Legalization of drugs is fully compatible with regulatory efforts restricting access to children, forbidding use while driving or while working in safety-sensitive jobs, banning use in certain locations or situations, controlling the means for manufacture and distribution (including taxation and labeling), and creating standards for purity and potency.
Criminalization: A status where the manufacture, distribution, and/or possession of a particular drug is likely to result in criminal penalties if caught (ie, felony or misdemeanor charges, jail, fines, probation, criminal record), regardless of time, place, or manner.
Prohibition: Criminalization as public policy.
Decriminalization: American Heritage dictionary defines it as “to reduce or abolish criminal penalties for.” Theoretically, decriminalization could mean legalization (and is preferred by some drug policy reformers), except for the “reduce” option. Decriminalization is sometimes used to describe contradictory legal situations where marijuana, for example, is legal to possess and use, but not to acquire — this is a partial legalization that leaves intact certain aspects of prohibition’s dangerous side-effects.
The default status of any substance is legal.

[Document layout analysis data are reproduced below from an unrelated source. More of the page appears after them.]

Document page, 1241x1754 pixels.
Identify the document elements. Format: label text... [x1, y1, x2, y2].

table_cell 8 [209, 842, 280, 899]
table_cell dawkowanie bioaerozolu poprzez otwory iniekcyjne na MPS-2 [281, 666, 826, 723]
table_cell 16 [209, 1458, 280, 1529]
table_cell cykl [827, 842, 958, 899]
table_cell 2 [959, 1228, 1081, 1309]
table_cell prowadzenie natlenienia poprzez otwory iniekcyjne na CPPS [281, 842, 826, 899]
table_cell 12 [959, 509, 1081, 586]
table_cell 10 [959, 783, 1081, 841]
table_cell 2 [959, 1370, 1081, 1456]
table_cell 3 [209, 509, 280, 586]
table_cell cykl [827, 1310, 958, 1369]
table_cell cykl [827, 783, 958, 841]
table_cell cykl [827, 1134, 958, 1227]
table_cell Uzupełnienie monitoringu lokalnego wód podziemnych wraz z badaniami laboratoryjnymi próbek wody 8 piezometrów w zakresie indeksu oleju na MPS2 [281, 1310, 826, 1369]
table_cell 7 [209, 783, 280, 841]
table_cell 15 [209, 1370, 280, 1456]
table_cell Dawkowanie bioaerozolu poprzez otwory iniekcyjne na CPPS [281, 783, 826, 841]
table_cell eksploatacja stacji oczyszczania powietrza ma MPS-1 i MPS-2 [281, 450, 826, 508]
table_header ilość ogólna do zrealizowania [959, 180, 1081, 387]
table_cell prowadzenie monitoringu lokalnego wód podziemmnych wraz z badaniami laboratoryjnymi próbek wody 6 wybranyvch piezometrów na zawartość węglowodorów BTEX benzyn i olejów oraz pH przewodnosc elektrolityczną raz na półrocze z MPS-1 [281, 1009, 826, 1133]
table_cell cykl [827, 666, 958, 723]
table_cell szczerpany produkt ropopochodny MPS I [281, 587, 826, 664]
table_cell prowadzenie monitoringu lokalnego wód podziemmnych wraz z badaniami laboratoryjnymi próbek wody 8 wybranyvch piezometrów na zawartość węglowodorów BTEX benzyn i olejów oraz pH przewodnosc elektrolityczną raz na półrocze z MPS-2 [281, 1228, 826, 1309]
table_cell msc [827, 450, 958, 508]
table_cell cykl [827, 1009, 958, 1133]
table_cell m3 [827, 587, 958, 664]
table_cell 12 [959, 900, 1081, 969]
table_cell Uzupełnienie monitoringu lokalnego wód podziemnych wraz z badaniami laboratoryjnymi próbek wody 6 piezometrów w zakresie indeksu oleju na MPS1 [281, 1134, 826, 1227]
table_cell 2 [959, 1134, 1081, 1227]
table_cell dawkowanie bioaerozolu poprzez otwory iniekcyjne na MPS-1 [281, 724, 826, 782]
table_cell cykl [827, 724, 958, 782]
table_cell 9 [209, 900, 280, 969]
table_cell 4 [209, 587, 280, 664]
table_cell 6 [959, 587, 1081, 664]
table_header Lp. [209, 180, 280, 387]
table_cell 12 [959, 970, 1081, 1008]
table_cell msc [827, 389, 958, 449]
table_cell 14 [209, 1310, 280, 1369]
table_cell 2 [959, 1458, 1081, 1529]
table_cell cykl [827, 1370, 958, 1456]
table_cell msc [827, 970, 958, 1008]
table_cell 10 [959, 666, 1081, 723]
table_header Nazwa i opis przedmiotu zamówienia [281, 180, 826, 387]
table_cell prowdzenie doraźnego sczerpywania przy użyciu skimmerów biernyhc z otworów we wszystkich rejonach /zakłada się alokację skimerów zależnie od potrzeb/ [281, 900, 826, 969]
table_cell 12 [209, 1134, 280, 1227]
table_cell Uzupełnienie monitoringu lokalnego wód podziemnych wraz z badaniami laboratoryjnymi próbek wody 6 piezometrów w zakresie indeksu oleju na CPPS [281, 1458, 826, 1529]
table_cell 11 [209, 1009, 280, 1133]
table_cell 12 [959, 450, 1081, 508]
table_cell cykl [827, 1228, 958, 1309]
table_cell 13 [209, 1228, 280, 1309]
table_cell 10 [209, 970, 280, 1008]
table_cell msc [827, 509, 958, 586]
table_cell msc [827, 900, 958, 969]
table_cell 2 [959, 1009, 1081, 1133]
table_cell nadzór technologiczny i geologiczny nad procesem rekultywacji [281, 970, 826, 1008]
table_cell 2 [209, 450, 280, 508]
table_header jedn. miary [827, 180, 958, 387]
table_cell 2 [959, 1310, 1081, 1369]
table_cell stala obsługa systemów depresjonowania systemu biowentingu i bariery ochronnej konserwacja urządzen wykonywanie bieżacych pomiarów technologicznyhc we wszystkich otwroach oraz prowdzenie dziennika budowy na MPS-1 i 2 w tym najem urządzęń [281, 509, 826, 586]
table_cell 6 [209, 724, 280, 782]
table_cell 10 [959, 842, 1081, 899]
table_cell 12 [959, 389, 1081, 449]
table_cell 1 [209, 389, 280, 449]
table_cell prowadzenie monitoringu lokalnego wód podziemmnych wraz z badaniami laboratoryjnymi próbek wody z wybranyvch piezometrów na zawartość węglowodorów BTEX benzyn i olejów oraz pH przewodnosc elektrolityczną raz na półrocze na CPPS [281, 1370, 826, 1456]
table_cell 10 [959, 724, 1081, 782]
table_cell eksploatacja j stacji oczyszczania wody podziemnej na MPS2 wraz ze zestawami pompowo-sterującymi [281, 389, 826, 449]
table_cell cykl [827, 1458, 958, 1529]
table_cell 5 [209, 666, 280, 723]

Now it’s true that regulation, if used to improper extremes, can be indistinguishable from criminalization. For example, if the law said marijuana sales and possession were legal, but only on February 29, and not within a mile of any trees, sand, airplanes, or bodies of water, then it’s not regulation, it’s prohibition disguised as regulation.
When we have legalization, I believe that we’ll have to be vigilant to watch for the correct balance of regulation (tailored to individual drugs), evaluating potential harms, and the significant reduction (although probably not complete elimination) of the black market.